North Platte is one of 46 communities in Nebraska that will be voting on the issue this year, according to Dr. Jessica Meeske who is a pediatric dentist and a member of the Nebraska Dental Association, which supported LB 245.
“The Nebraska Dental Association supports water fluoridation because it’s the single most effective thing that we can do to prevent tooth decay on a population basis,” Meeske said.
She noted the amount of fluoride that would be added to the city’s water supply would be one part fluoride per one million parts water, which she said is about the equivalent of one drop in a bathtub full of water.
While that may not sound like a lot, Dr. Paul Connett of the Fluoride Action Network feels this level can be toxic. By comparison, he noted that the level of fluoride in a mother’s breast milk is only 0.004 parts per million. He said this means typical fluoridated water has about 250 times more fluoride than what nature intended.
“I do not think that is a sensible thing to do,” Connett said during a recent phone interview.
Connett, a retired professor who specialized in environmental chemistry and toxicology, is the executive director of the Fluoride Action Network – a national organization that seeks to educate people about the risks of fluoride.
Meeske said water fluoridation is proven to be safe. In fact, she said it has been endorsed for decades by every major public health authority, including the Centers for Disease Control and the American Medical Association.
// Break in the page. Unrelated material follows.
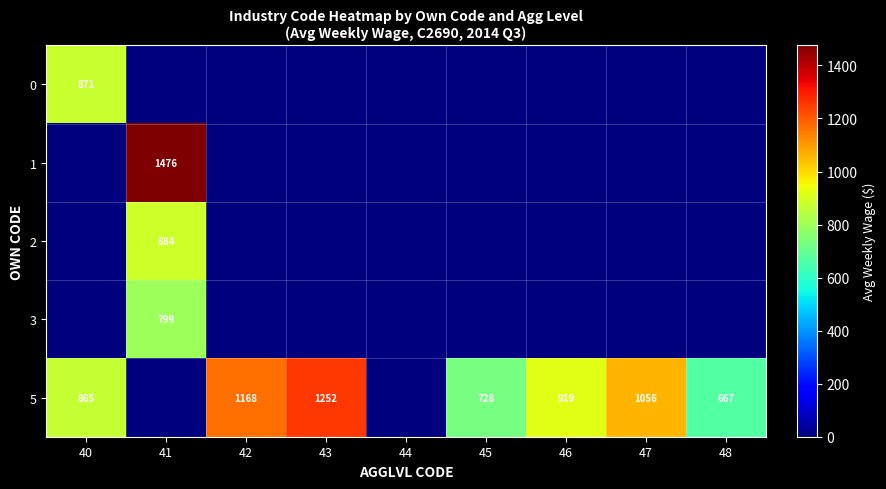

True or false: 3 has a value of 799 at 41.

True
“It is considered one of the top 10 public health successes of the 20th century, right along with immunizations and motor vehicle safety,” Meeske said.
She said she has seen the benefits of fluoridation first hand. Of the more than 200 children she sees at her practice in Hastings, several are referred from the North Platte area because their tooth decay is so severe.
Meeske said she feels fluoridated water has a very wide margin of safety, which is what makes it such a good public health policy. However, Connett disagrees about the safety margin because fluoride is biologically active.
“There’s no question that we’re dealing with a highly toxic substance,” Connett said.
He noted there are 23 published studies showing that fluoride decreases a child’s IQ. He said these studies were done in countries like India, China, Mexico and Iran, where the children get higher levels of fluoridated water.
Yet he feels the basic question for consideration is whether there is an adequate margin of safety, and whether it is possible to guarantee the safety of everyone, including young children and the elderly.
“I would stake my whole scientific credibility and reputation on the statement that there is no adequate margin of safety to protect everyone in society,” Connett said.
He said there is a large amount of research that indicates that the major benefit of fluoride is topical rather than systemic: “In other words, it works from outside the tooth, not from inside the body.”
However, Meeske said fluoridated water that is ingested in small amounts on a regular basis can have a significant systemic effect as the fluoride is absorbed by the body and secreted through the saliva.
“It is bathing your teeth all day long with a mineral that naturally makes the teeth hard,” Meeske said.
In addition, Meeske said the fluoride that is absorbed by the body also becomes incorporated into the teeth as children develop, hardening the teeth at the point where it is developing under the gums.
Yet too much fluoride can cause dental fluorosis, according to Connett. He described dental fluorosis as a disruption in the development of the enamel before a child’s permanent teeth have erupted.
As one can see, there does not appear to be a simple answer to the fluoride debate. Yet there are many communities that have been adding fluoride to their water for more than 50 years because of the apparent benefits.
“Seventy-seven percent of Nebraskans already have access to fluoridated water,” Meeske said, adding that she feels the citizens of North Platte should have the same benefit that the rest of the state already enjoys.
Meeske said the benefit of fluoridated water is measurable, and studies have shown that fluoridation can reduce tooth decay by about 40 percent. And not only is it effective, it is also cheap.
“For every dollar we invest in water fluoridation, we’re going to save $38 in treatment,” Meeske said.